→ WORK INSTRUCTIONS
Can you reproduce the listing from its first line through the line containing "பிரிட்டிஷார்", replacing "Transcribe" with "Copy out" and changing nothing else? Leave the pictures out.

→ INFORMATION SUPPLIED

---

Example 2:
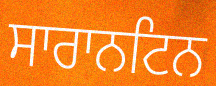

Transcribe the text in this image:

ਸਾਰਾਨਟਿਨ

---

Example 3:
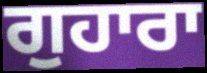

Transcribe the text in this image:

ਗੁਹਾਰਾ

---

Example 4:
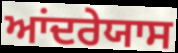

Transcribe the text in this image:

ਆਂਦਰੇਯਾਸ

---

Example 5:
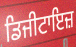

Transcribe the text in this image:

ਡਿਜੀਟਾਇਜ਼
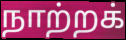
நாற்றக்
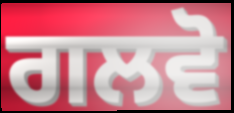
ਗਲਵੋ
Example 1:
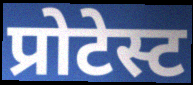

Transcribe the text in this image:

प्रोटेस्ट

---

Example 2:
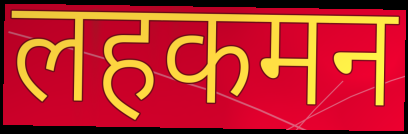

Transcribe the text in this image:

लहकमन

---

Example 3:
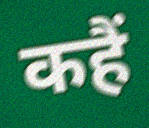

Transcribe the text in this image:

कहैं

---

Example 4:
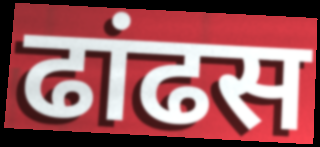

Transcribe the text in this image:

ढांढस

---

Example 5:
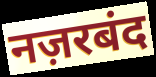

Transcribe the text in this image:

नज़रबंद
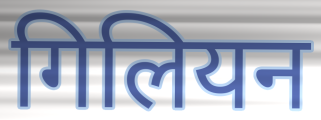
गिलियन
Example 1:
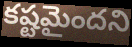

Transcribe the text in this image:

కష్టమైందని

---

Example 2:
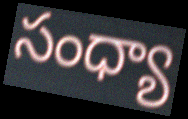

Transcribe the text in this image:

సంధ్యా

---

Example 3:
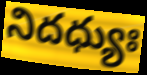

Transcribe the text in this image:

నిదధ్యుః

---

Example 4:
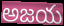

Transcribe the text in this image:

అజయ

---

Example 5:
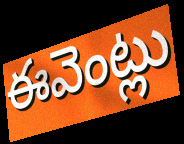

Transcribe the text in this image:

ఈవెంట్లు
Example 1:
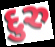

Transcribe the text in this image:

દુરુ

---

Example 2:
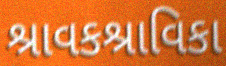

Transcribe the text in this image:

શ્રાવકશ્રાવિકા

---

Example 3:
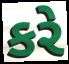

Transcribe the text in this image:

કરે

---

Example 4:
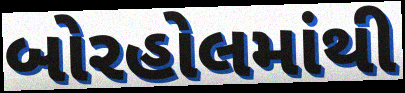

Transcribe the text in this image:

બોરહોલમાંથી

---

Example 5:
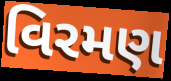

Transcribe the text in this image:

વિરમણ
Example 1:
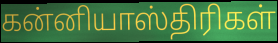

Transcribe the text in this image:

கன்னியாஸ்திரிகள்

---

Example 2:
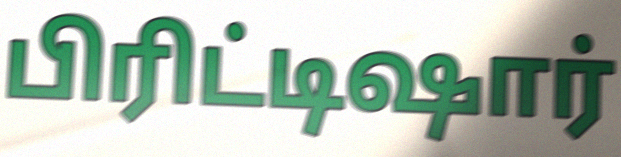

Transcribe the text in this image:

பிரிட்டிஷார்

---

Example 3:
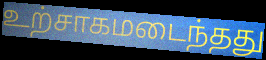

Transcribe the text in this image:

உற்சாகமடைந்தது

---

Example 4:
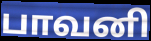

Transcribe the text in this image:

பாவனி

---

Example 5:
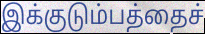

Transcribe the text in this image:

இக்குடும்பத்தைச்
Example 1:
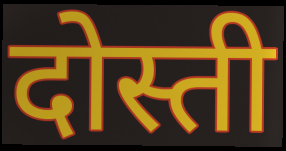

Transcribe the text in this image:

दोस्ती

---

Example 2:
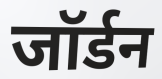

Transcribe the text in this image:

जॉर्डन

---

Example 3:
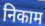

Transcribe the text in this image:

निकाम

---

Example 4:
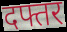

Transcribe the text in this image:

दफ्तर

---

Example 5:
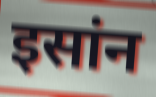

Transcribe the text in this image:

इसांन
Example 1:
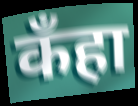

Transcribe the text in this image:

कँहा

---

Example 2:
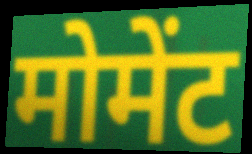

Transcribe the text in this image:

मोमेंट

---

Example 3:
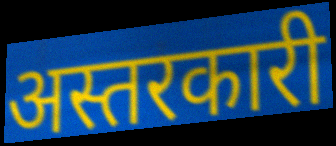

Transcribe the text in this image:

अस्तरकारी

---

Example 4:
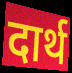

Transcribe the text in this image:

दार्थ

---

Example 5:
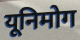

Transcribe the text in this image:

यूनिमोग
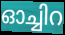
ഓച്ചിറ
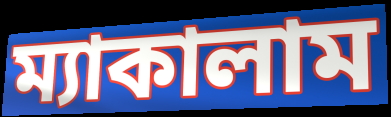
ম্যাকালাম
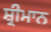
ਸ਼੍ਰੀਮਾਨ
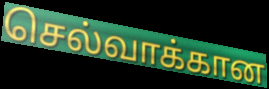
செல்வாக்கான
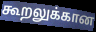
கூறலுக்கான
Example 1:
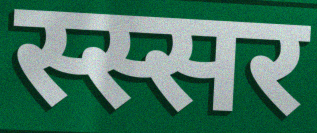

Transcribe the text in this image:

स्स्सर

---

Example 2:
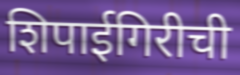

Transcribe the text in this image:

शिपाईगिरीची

→ TASK OUTPUT
---

Example 2:

Copy out the text in this image:

ਸਾਰਾਨਟਿਨ

---

Example 3:

Copy out the text in this image:

ਗੁਹਾਰਾ

---

Example 4:

Copy out the text in this image:

ਆਂਦਰੇਯਾਸ

---

Example 5:

Copy out the text in this image:

ਡਿਜੀਟਾਇਜ਼
நாற்றக்
ਗਲਵੋ
Example 1:

Copy out the text in this image:

प्रोटेस्ट

---

Example 2:

Copy out the text in this image:

लहकमन

---

Example 3:

Copy out the text in this image:

कहैं

---

Example 4:

Copy out the text in this image:

ढांढस

---

Example 5:

Copy out the text in this image:

नज़रबंद
गिलियन
Example 1:

Copy out the text in this image:

కష్టమైందని

---

Example 2:

Copy out the text in this image:

సంధ్యా

---

Example 3:

Copy out the text in this image:

నిదధ్యుః

---

Example 4:

Copy out the text in this image:

అజయ

---

Example 5:

Copy out the text in this image:

ఈవెంట్లు
Example 1:

Copy out the text in this image:

દુરુ

---

Example 2:

Copy out the text in this image:

શ્રાવકશ્રાવિકા

---

Example 3:

Copy out the text in this image:

કરે

---

Example 4:

Copy out the text in this image:

બોરહોલમાંથી

---

Example 5:

Copy out the text in this image:

વિરમણ
Example 1:

Copy out the text in this image:

கன்னியாஸ்திரிகள்

---

Example 2:

Copy out the text in this image:

பிரிட்டிஷார்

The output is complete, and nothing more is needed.